Upon reaching home with the “Judith,” bringing the first news of the fate of this expedition, he was immediately, on the very night of his arrival, despatched to London by Hawkins’s brother William, at that time governor of Plymouth, to inform the privy council and Sir William Cecil, then the secretary of state, “of the whole proceedings,” "to the end that the queen might be advertised of the same." Thus he was brought to the attention of the influential minister and, indirectly, to the favour of the court. At least he was given the support of letters from the queen in the move that he at once instituted for recompense from Spain for his losses. When at length he had become satisfied that nothing could be obtained through diplomatic councils, he determined to “use such helps as he might” to redress by ravaging the Spanish Main on his own account. Accordingly he first made two voyages in succession, the one in 1570 with two small ships, the “Dragon” and the “Swan,” the other in 1571 with the “Swan” alone, particularly to obtain “certain notice of the persons and places aimed at.” These reconnoitring expeditions convinced him that the towns would fall an easy prey to a small armed force, and were also gainful in plunder taken off the coast along the way. Thereupon he promptly arranged for his freebooting voyage, to avenge not only the San Juan d’Ulloa affair but the earlier one at Rio del Hacha.

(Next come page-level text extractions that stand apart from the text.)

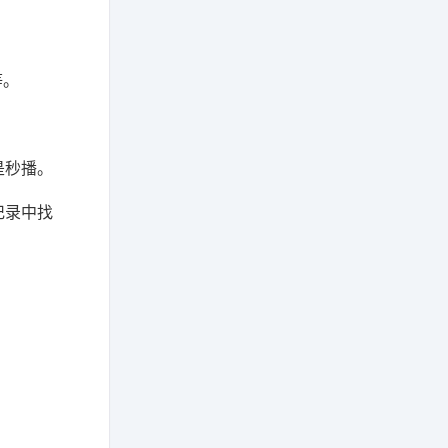
等。
！
是秒播。
记录中找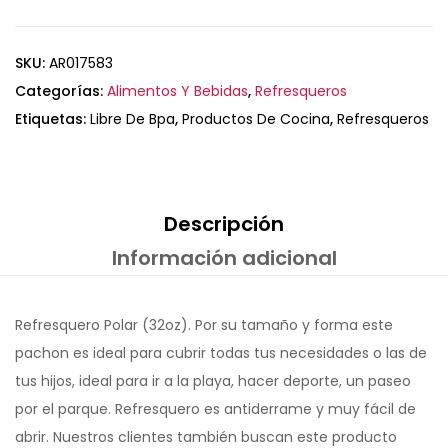
SKU:
AR017583
Categorías:
Alimentos Y Bebidas
,
Refresqueros
Etiquetas:
Libre De Bpa
,
Productos De Cocina
,
Refresqueros
Descripción
Información adicional
Refresquero Polar (32oz). Por su tamaño y forma este
pachon es ideal para cubrir todas tus necesidades o las de
tus hijos, ideal para ir a la playa, hacer deporte, un paseo
por el parque. Refresquero es antiderrame y muy fácil de
abrir. Nuestros clientes también buscan este producto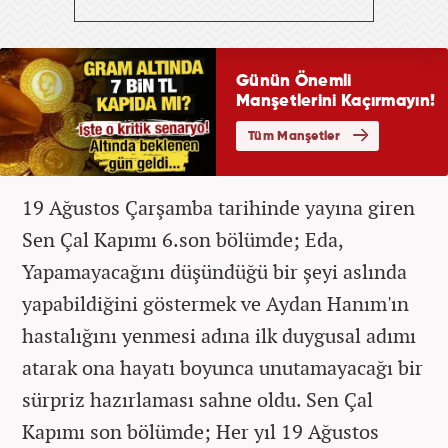
19 Ağustos Çarşamba tarihinde yayına giren
Sen Çal Kapımı 6.son bölümde; Eda,
Yapamayacağını düşündüğü bir şeyi aslında
yapabildiğini göstermek ve Aydan Hanım'ın
hastalığını yenmesi adına ilk duygusal adımı
atarak ona hayatı boyunca unutamayacağı bir
sürpriz hazırlaması sahne oldu. Sen Çal
Kapımı son bölümde; Her yıl 19 Ağustos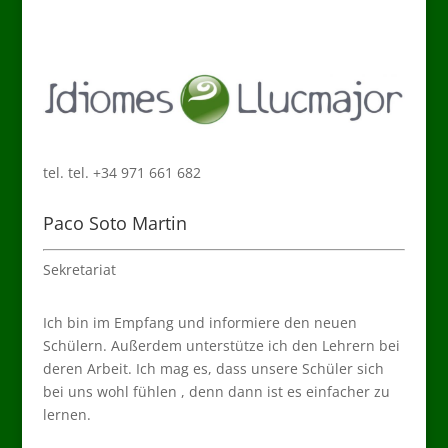
tel. tel. +34 971 661 682
Paco Soto Martin
Sekretariat
Ich bin im Empfang und informiere den neuen
Schülern. Außerdem unterstütze ich den Lehrern bei
deren Arbeit. Ich mag es, dass unsere Schüler sich
bei uns wohl fühlen , denn dann ist es einfacher zu
lernen.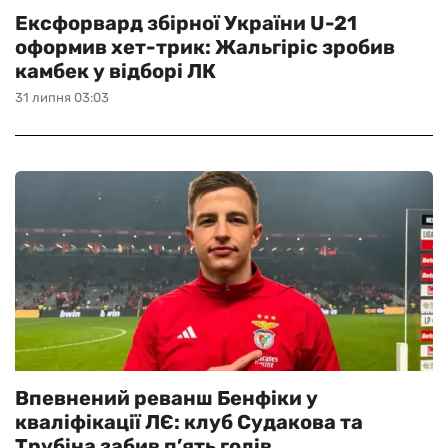
Ексфорвард збірної України U-21
оформив хет-трик: Жальгіріс зробив
камбек у відборі ЛК
31 липня 03:03
Впевнений реванш Бенфіки у
кваліфікації ЛЄ: клуб Судакова та
Трубіна забив п’ять голів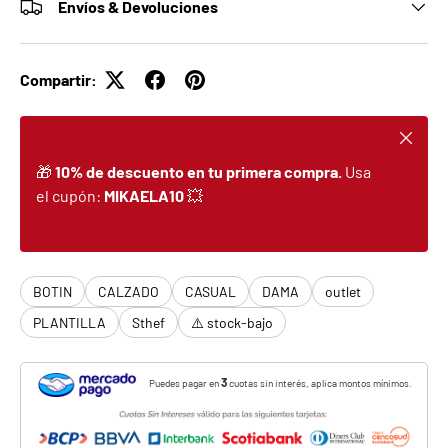
Envíos & Devoluciones
Compartir:
Cerrar
🎁
10% de descuento en tu primera compra.
Usa
el cupón:
MIKAELA10
💥
BOTIN
CALZADO
CASUAL
DAMA
outlet
PLANTILLA
Sthef
⚠️ stock-bajo
3
Puedes pagar en
cuotas sin interés, aplica montos mínimos.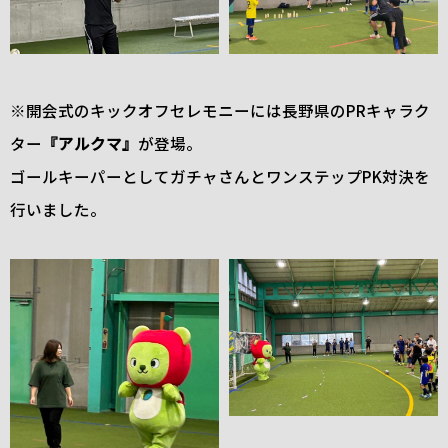
※開会式のキックオフセレモニーには長野県のPRキャラク
ター
『アルクマ』
が登場。
ゴールキーパーとしてガチャさんとワンステップPK対決を
行いました。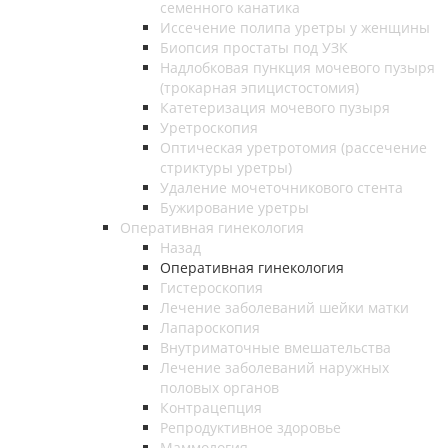
семенного канатика
Иссечение полипа уретры у женщины
Биопсия простаты под УЗК
Надлобковая пункция мочевого пузыря
(трокарная эпицистостомия)
Катетеризация мочевого пузыря
Уретроскопия
Оптическая уретротомия (рассечение
стриктуры уретры)
Удаление мочеточникового стента
Бужирование уретры
Оперативная гинекология
Назад
Оперативная гинекология
Гистероскопия
Лечение заболеваний шейки матки
Лапароскопия
Внутриматочные вмешательства
Лечение заболеваний наружных
половых органов
Контрацепция
Репродуктивное здоровье
Маммология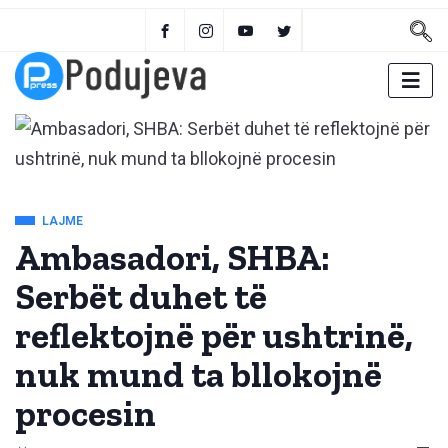
LAJME
Ambasadori, SHBA:
Serbët duhet të
reflektojnë për ushtrinë,
nuk mund ta bllokojnë
procesin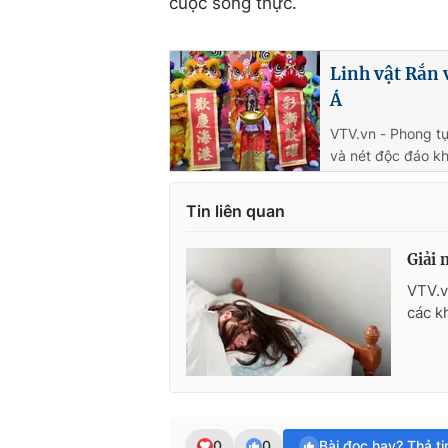
cuộc sống thực.
Linh vật Rắn 
Á
VTV.vn - Phong t
và nét độc đáo k
Tin liên quan
Giải 
VTV.v
các k
0
0
Bài đọc hay? Thả t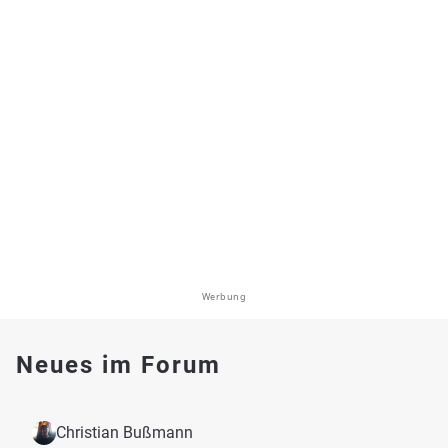
Werbung
Neues im Forum
Christian Bußmann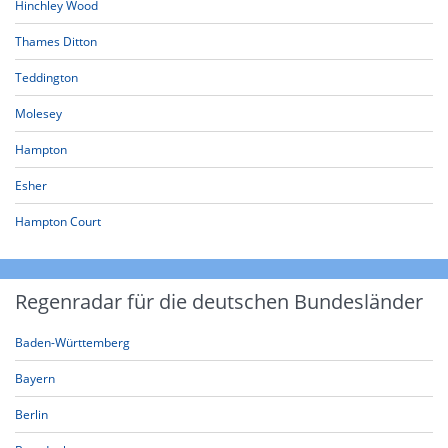
Hinchley Wood
Thames Ditton
Teddington
Molesey
Hampton
Esher
Hampton Court
Regenradar für die deutschen Bundesländer
Baden-Württemberg
Bayern
Berlin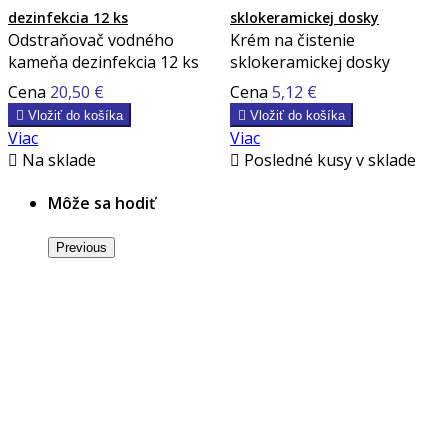
dezinfekcia 12 ks
sklokeramickej dosky
Odstraňovač vodného
Krém na čistenie
kameňa dezinfekcia 12 ks
sklokeramickej dosky
Cena
20,50 €
Cena
5,12 €

Vložiť do košíka

Vložiť do košíka
Viac
Viac

Na sklade

Posledné kusy v sklade
Môže sa hodiť
Previous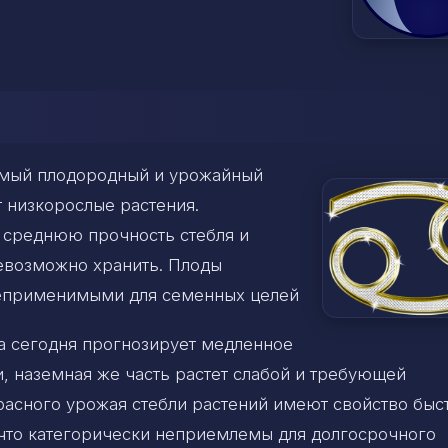
самый плодородный и урожайный
т низкорослые растения.
 среднюю прочность стебля и
невозможно хранить. Плоды
неприменимыми для семенных целей
а сегодня прогнозирует медленное
, наземная же часть растет слабой и требующей
расного урожая стебли растений имеют свойство быс
 что категорически неприемлемы для долгосрочного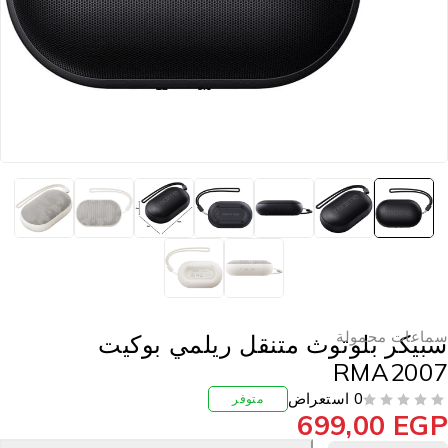
ماعات محمولة
بيكر بلوتوث متنقل ريلمي بوكيت
RMA200
0 استعراض
متوفر
699,00
EG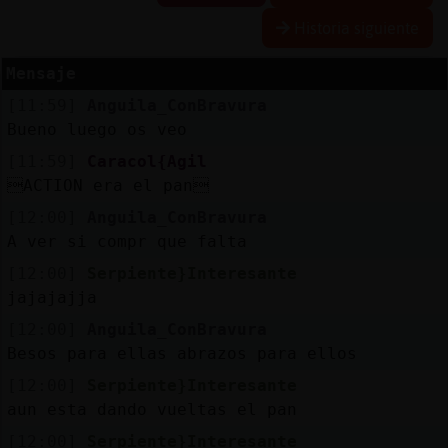
Historia siguiente
Mensaje
Reserva
[11:59]
Anguila_ConBravura
alias
Bueno luego os veo
[11:59]
Caracol{Agil
ACTION era el pan
Actuali
[12:00]
Anguila_ConBravura
contras
A ver si compr󠬯 que falta
[12:00]
Serpiente}Interesante
jajajajja
Actuali
[12:00]
Anguila_ConBravura
IP
Besos para ellas abrazos para ellos
virtual
[12:00]
Serpiente}Interesante
aun esta dando vueltas el pan
[12:00]
Serpiente}Interesante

For daring and audacity this voyage was astonishing, and its results were quick wealth to Drake and renown as a masterful man of the sea. Two ships, the “Swan” of the previous voyages, and the “Pasha,” a larger vessel, of seventy tons, with three “dainty” pinnaces in parts, stowed in the holds of the ships to be set up when occasion served, comprised the equipment. Drake sailed the “Pasha” as the “admiral,” while one of his brothers, John Drake, was captain of the “Swan” as “vice-admiral” of the fleet. Another brother, Joseph Drake, went along as a sailor. The company numbered in all seventy-three men and boys. All were volunteers, and all were under thirty years of age, excepting one who was not over fifty. The ships were well provisioned for a year, and they were fully armed, each like a man-of-war of that day. Although the enterprise was ostensibly Drake’s alone, it had a substantial backing furnished by influential silent partners.

The expedition set sail from Plymouth on Whitsunday eve, the twenty-fourth of May, 1572, with intent first to raid Nombre de Dios, on the north coast of the Isthmus of Darien, then “the granary of the West Indies wherein the golden harvest brought from Peru and Mexico was hoarded up till it could be conveyed into Spain.” On the sixth of July the high land of Santa Marta was sighted, and six days later the ships were anchored in a secret harbour within the Gulf of Darien, framed in a luxuriant mass of trees and vine, which Drake had discovered on his second reconnoitering voyage, and called “Port Pheasant,” "by reason of the great store of these goodly fowls which he and his company did then daily kill and feed upon" here. It is supposed to have been the Puerto Escondido, or “Hidden Haven” of the Spaniards. Upon entering it was seen that the nest had very recently been occupied, and, landing, Drake found nailed to a great tree a lead plate upon which was posted a warning that their rendezvous had been discovered by the Spaniards, signed John Gannet, and dated five days before. Gannet was presumably the former master of the “Minion,” of Hawkins’s ill-fortuned fleet. He had come out to the Spanish Main on a voyage of his own shortly before the sailing of Drake. Undisturbed by this warning Drake put his carpenters to work at setting up the pinnaces, and the rest of the company at fortifying the place with ramparts of trees. In the meantime there sailed into the snug harbour another English bark. This was captained by James Rouse, the former master of the lost “William and John” of the Hawkins expedition. He also had sailed on a part trading and part buccaneering voyage before Drake had left Plymouth. His company numbered thirty men, some of whom had been in Drake’s second reconnoitring voyage. They brought in two small prizes, one a caravel of Seville, a despatch boat, bound for Nombre de Dios, which they had captured the previous day, the other a shallop taken at Cape Blanc. Rouse joined forces with Drake.